(Extracted page text data)
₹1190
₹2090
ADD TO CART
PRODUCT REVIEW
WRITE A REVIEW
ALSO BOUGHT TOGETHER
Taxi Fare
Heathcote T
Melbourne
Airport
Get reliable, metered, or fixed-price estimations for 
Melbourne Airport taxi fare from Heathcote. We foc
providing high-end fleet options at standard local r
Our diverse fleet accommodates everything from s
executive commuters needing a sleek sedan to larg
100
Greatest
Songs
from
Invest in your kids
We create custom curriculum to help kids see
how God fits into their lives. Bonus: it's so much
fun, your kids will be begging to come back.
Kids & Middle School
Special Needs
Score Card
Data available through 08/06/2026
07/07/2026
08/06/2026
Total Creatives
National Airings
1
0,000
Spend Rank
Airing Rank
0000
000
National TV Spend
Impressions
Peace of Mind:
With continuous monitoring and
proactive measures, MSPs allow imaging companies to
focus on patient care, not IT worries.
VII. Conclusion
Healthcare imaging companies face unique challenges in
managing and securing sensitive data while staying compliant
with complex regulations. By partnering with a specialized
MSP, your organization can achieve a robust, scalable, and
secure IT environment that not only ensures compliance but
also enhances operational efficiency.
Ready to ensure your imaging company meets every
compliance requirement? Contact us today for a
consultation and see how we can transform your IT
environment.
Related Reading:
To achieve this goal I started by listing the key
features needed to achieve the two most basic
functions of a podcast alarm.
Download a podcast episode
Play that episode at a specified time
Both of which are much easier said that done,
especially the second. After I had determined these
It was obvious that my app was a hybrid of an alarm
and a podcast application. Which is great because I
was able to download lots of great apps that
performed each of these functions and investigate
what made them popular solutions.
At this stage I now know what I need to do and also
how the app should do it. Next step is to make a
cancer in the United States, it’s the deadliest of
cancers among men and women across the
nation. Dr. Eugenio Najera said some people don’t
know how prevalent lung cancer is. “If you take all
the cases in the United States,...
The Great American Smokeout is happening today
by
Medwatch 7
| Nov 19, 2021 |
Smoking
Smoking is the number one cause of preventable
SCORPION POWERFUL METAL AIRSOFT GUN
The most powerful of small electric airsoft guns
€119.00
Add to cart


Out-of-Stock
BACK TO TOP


INSTRUCTIONS TO FOLLOW: Some lines of the records above may hold the word "fleet". Report how many, and nothing else.

RESULT FOR THIS EXERCISE: 2